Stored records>
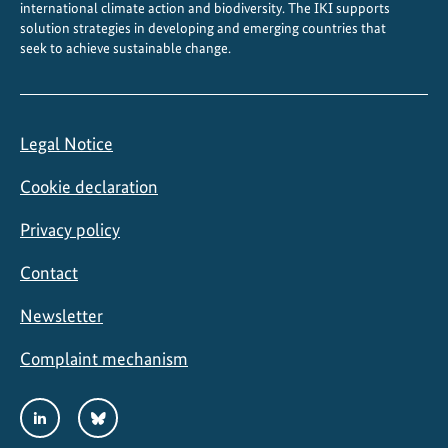
international climate action and biodiversity. The IKI supports
solution strategies in developing and emerging countries that
seek to achieve sustainable change.
Legal Notice
Cookie declaration
Privacy policy
Contact
Newsletter
Complaint mechanism
Social
LinkedIn
Bluesky
Media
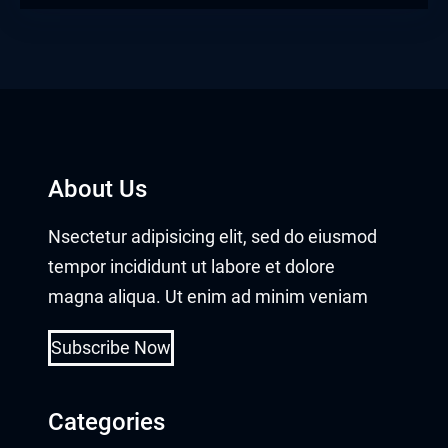
About Us
Nsectetur adipisicing elit, sed do eiusmod
tempor incididunt ut labore et dolore
magna aliqua. Ut enim ad minim veniam
Subscribe Now
Categories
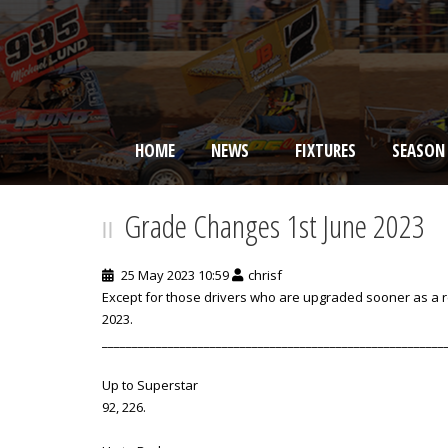
HOME
NEWS
FIXTURES
SEASON
BRISCA F2 Stock Cars
Grade Changes 1st June 2023
25 May 2023 10:59
chrisf
Except for those drivers who are upgraded sooner as a res
2023.
_________________________________________________________
Up to Superstar
92, 226.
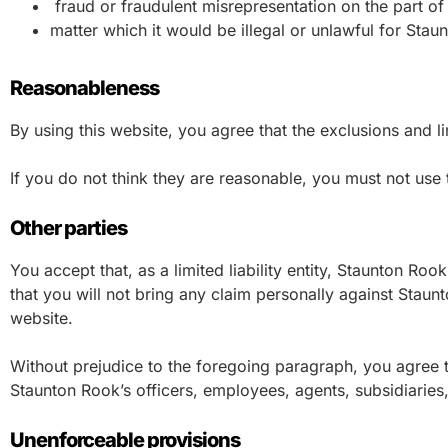
fraud or fraudulent misrepresentation on the part of
matter which it would be illegal or unlawful for Staunt
Reasonableness
By using this website, you agree that the exclusions and lim
If you do not think they are reasonable, you must not use 
Other parties
You accept that, as a limited liability entity, Staunton Rook
that you will not bring any claim personally against Staun
website.
Without prejudice to the foregoing paragraph, you agree that
Staunton Rook’s officers, employees, agents, subsidiaries
Unenforceable provisions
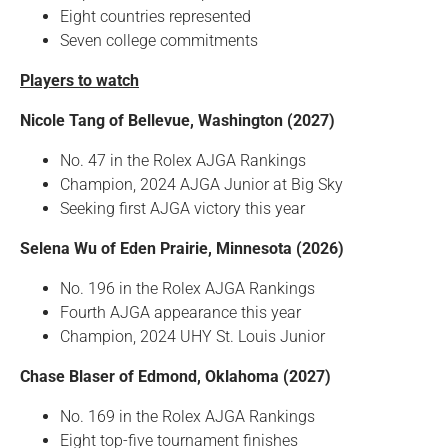
Eight countries represented
Seven college commitments
Players to watch
Nicole Tang of Bellevue, Washington (2027)
No. 47 in the Rolex AJGA Rankings
Champion, 2024 AJGA Junior at Big Sky
Seeking first AJGA victory this year
Selena Wu of Eden Prairie, Minnesota (2026)
No. 196 in the Rolex AJGA Rankings
Fourth AJGA appearance this year
Champion, 2024 UHY St. Louis Junior
Chase Blaser of Edmond, Oklahoma (2027)
No. 169 in the Rolex AJGA Rankings
Eight top-five tournament finishes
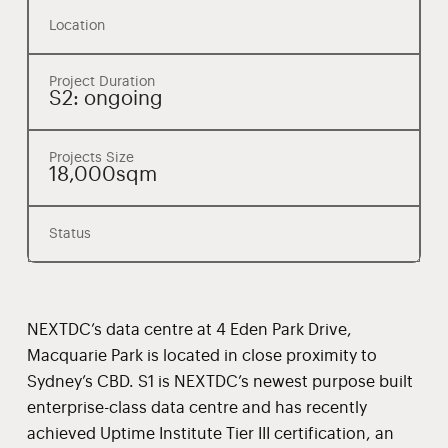
Location
Project Duration
S2: ongoing
Projects Size
18,000sqm
Status
NEXTDC’s data centre at 4 Eden Park Drive,
Macquarie Park is located in close proximity to
Sydney’s CBD. S1 is NEXTDC’s newest purpose built
enterprise-class data centre and has recently
achieved Uptime Institute Tier III certification, an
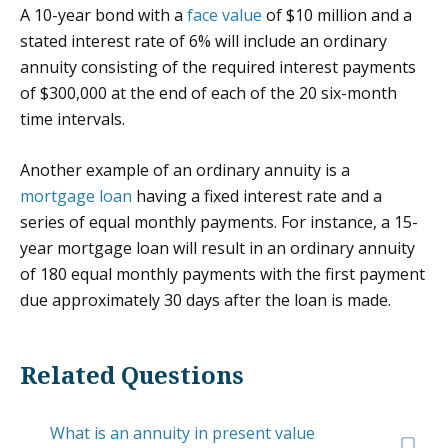
A 10-year bond with a
face value
of $10 million and a
stated interest rate of 6% will include an ordinary
annuity consisting of the required interest payments
of $300,000 at the end of each of the 20 six-month
time intervals.
Another example of an ordinary annuity is a
mortgage loan
having a fixed interest rate and a
series of equal monthly payments. For instance, a 15-
year mortgage loan will result in an ordinary annuity
of 180 equal monthly payments with the first payment
due approximately 30 days after the loan is made.
Related Questions
What is an annuity in present value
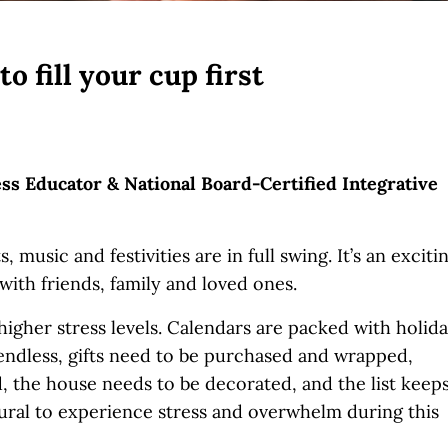
 fill your cup first
ess Educator & National Board-Certified Integrative
 music and festivities are in full swing. It’s an exciti
 with friends, family and loved ones.
 higher stress levels. Calendars are packed with holid
 endless, gifts need to be purchased and wrapped,
, the house needs to be decorated, and the list keep
natural to experience stress and overwhelm during this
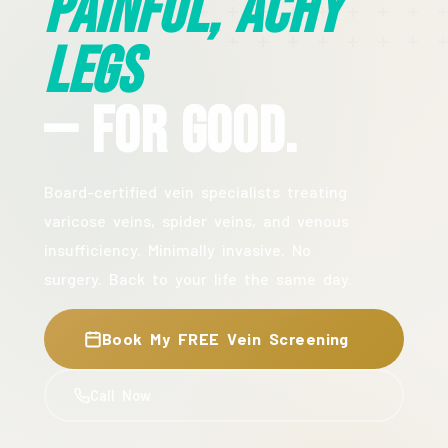
Painful, Achy
Legs
— For Good.
Board-certified vein specialists treating
varicose veins, spider veins, and venous
insufficiency. Minimally invasive. No
surgery. Back to your life the same day.
Book My FREE Vein Screening
Call Now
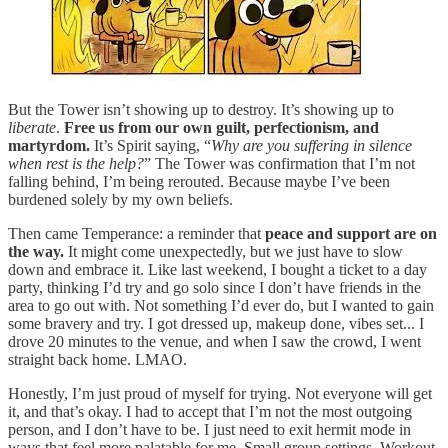
But the Tower isn’t showing up to destroy. It’s showing up to
liberate
.
Free us from our own guilt, perfectionism, and
martyrdom.
It’s Spirit saying, “
Why are you suffering in silence
when rest is the help?
” The Tower was confirmation that I’m not
falling behind, I’m being rerouted. Because maybe I’ve been
burdened solely by my own beliefs.
Then came Temperance: a reminder that
peace and support are on
the way.
It might come unexpectedly, but we just have to slow
down and embrace it. Like last weekend, I bought a ticket to a day
party, thinking I’d try and go solo since I don’t have friends in the
area to go out with. Not something I’d ever do, but I wanted to gain
some bravery and try. I got dressed up, makeup done, vibes set... I
drove 20 minutes to the venue, and when I saw the crowd, I went
straight back home. LMAO.
Honestly, I’m just proud of myself for trying. Not everyone will get
it, and that’s okay. I had to accept that I’m not the most outgoing
person, and I don’t have to be. I just need to exit hermit mode in
ways that feel more palatable for me. Small group settings. Workout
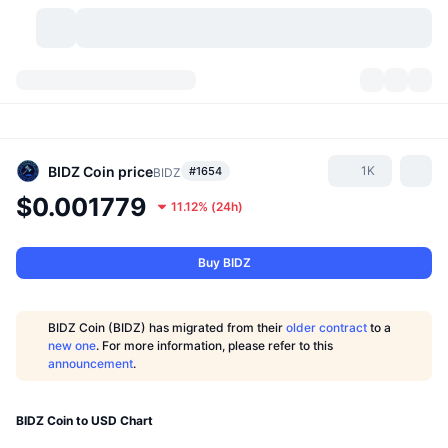
Cryptocurrencies
Dashboards
Cryptocurrencies
DexScan
Markets
Ranking
BIDZ Coin
price
1K
#1654
BIDZ
$0.001779
11.12%
(
24h
)
Signals
Exchanges
Categories
New
Market Overview
Trending
Community
Historical Snapshots
Spot Market
Centralized Exchanges
Buy BIDZ
New
Feeds
API
Token unlocks
No. of Cryptocurrencies
Spot
BIDZ Coin (BIDZ) has migrated from their
older contract
to a
new one
. For more information, please refer to this
Gainers
Topics
Yield
Products
Bitcoin Treasuries
Derivatives
API
announcement
.
Meme Explorer
Lives
Real-World Assets
BNB Treasuries
Products
Crypto API
Decentralized Exchanges
BIDZ Coin to USD Chart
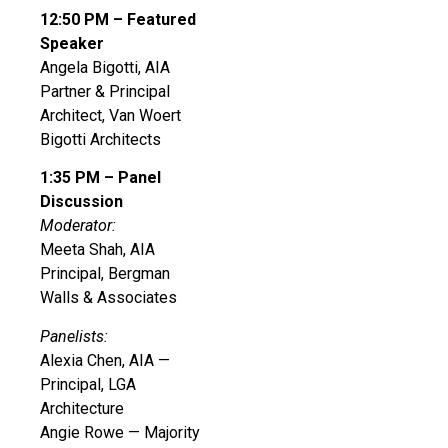
12:50 PM – Featured
Speaker
Angela Bigotti, AIA
Partner & Principal
Architect, Van Woert
Bigotti Architects
1:35 PM – Panel
Discussion
Moderator:
Meeta Shah, AIA
Principal, Bergman
Walls & Associates
Panelists:
Alexia Chen, AIA —
Principal, LGA
Architecture
Angie Rowe — Majority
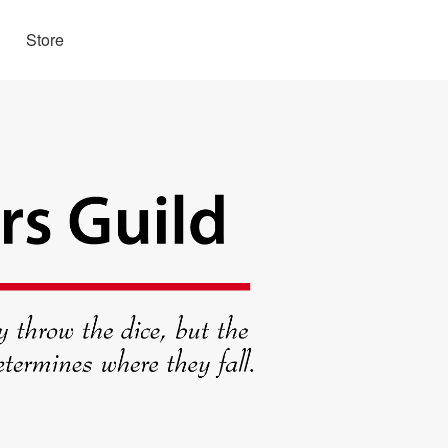
Store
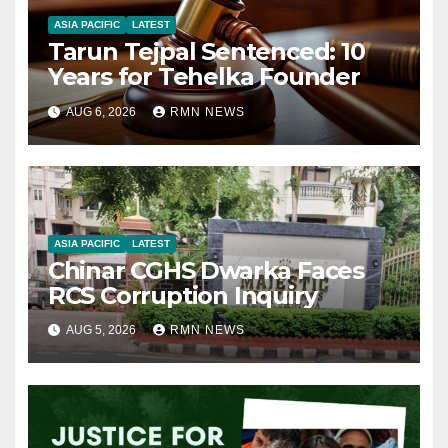
ASIA PACIFIC
LATEST
Tarun Tejpal Sentenced: 10
Years for Tehelka Founder
AUG 6, 2026
RMN NEWS
ASIA PACIFIC
LATEST
Chinar CGHS Dwarka Faces
RCS Corruption Inquiry
AUG 5, 2026
RMN NEWS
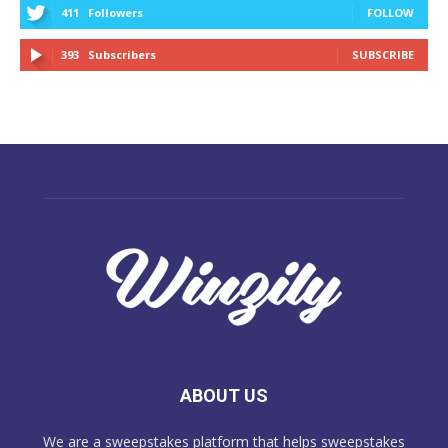
411
Followers
FOLLOW
393
Subscribers
SUBSCRIBE
ABOUT US
We are a sweepstakes platform that helps sweepstakes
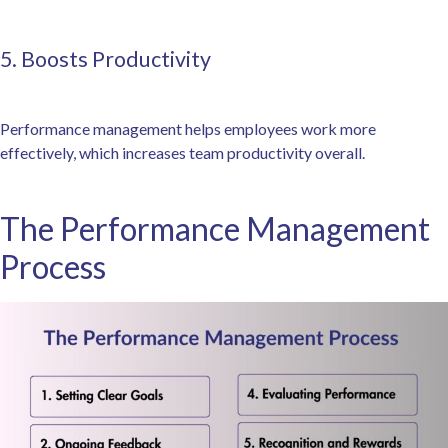
5. Boosts Productivity
Performance management helps employees work more
effectively, which increases team productivity overall.
The Performance Management
Process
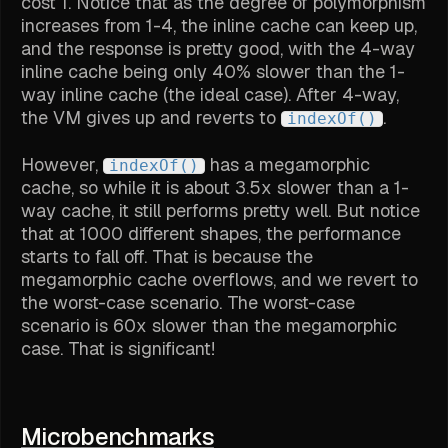
cost 1. Notice that as the degree of polymorphism
increases from 1-4, the inline cache can keep up,
and the response is pretty good, with the 4-way
inline cache being only 40% slower than the 1-
way inline cache (the ideal case). After 4-way,
the VM gives up and reverts to
.
indexOf()
However,
has a megamorphic
indexOf()
cache, so while it is about 3.5x slower than a 1-
way cache, it still performs pretty well. But notice
that at 1000 different shapes, the performance
starts to fall off. That is because the
megamorphic cache overflows, and we revert to
the worst-case scenario. The worst-case
scenario is 60x slower than the megamorphic
case. That is significant!
Microbenchmarks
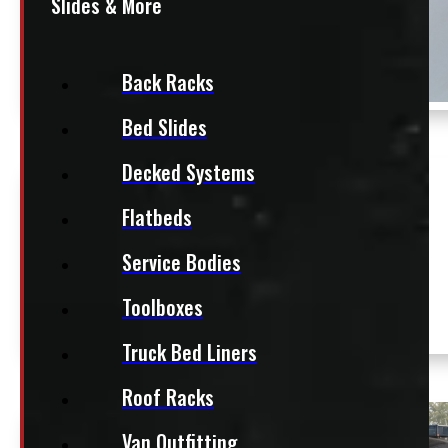
Slides & More
Back Racks
Bed Slides
Decked Systems
$
2,495
Flatbeds
+HST
Dodge Ram 6’4 White Leer
Location:
Service Bodies
Contractor Truck Cap
Elora
Stock:
Toolboxes
54763-
NT
E
Truck Bed Liners
Roof Racks
Van Outfitting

WHAT IS REQUIRED>
Please extract every line from the items above that contains the word "Rook".

OUTPUT FOR THIS EXERCISE>
You accept that, as a limited liability entity, Staunton Rook
Staunton Rook’s officers, employees, agents, subsidiaries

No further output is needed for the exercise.